_Tarea requerida_. Por favor, indica qué porcentaje de los asalariados está afiliado a alguna organización según la sección del documento.

_Sección del documento_.
*****

En aquellos años el Primero de Mayo era el día del trabajo y acudir a la manifestación, una fiesta de reivindicaciones y afirmación sindical que UGT continuaba luego con una paella en Macarella. El pasado domingo los manifestantes no llegaban al centenar, eran como una cofradía, menos que quienes contemplaban desde las terrazas, caña en mano, el paso del grupo con banderolas de plástico y alguna de tela -con la que está cayendo en Ucrania- con el anagrama del partido comunista.
En una sociedad con un tejido empresarial de microempresas, el mundo sindical pierde músculo, solo el 13,7 por ciento de los asalariados está afiliado a alguna organización, el nivel más bajo desde los años 90. En contraste, el Gobierno de Pedro Sánchez les ha regado con un 18,33 por ciento las subvenciones después de que en plena crisis de la covid, hace dos años, aumentara la ayuda sindical de 8,9 millones hasta 13,8.

*****

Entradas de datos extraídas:
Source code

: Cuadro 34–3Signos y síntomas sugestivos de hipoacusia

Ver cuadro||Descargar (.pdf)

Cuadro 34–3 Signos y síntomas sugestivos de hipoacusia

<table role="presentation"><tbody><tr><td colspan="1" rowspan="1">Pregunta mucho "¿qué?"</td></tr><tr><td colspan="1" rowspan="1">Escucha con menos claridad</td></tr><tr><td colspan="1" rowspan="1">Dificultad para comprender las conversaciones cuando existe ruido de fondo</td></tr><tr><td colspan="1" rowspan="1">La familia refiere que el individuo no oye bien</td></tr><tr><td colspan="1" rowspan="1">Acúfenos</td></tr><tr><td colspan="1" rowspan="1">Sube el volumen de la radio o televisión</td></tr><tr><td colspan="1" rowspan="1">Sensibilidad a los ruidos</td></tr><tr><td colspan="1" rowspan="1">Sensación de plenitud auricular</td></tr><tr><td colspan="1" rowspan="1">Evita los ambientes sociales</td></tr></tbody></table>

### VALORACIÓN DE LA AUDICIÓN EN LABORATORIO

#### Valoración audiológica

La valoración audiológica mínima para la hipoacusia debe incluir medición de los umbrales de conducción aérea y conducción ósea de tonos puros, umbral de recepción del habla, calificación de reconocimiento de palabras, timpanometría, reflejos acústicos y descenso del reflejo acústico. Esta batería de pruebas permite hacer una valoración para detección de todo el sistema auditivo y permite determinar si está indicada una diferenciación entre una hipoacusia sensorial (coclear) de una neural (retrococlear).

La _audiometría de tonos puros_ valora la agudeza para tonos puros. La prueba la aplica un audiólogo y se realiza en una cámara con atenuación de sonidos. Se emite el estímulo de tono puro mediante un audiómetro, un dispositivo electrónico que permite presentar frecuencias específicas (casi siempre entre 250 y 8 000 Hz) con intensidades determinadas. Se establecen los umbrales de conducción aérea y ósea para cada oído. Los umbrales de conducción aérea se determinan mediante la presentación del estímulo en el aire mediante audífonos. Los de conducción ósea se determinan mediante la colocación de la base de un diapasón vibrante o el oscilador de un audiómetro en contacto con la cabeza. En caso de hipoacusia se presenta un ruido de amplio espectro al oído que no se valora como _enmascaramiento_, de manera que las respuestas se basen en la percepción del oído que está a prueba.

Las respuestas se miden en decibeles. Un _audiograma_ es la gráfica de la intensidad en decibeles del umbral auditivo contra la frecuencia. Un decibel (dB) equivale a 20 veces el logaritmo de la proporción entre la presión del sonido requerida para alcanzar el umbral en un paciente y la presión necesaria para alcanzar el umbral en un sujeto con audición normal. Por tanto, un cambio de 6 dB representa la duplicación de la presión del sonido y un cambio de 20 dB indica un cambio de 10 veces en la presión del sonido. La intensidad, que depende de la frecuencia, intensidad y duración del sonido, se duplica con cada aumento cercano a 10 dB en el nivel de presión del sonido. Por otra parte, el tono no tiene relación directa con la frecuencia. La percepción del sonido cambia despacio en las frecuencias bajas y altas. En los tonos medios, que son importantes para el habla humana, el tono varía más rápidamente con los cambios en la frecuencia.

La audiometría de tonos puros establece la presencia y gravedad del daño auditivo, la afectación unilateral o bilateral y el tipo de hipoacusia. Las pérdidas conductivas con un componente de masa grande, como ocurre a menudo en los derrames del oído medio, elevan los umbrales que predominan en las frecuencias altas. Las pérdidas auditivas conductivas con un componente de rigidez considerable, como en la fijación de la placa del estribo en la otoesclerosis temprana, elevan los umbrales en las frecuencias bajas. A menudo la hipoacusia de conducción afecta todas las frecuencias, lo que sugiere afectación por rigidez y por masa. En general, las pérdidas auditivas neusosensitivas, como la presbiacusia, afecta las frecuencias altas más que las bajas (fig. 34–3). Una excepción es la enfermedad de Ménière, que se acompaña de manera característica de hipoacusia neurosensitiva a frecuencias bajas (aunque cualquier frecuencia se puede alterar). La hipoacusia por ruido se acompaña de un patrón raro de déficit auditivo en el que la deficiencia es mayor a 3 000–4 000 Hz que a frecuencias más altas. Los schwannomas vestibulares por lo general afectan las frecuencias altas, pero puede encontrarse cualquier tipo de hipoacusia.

*****

_Resultado_. Solo el 13,7 por ciento de los asalariados está afiliado a alguna organización.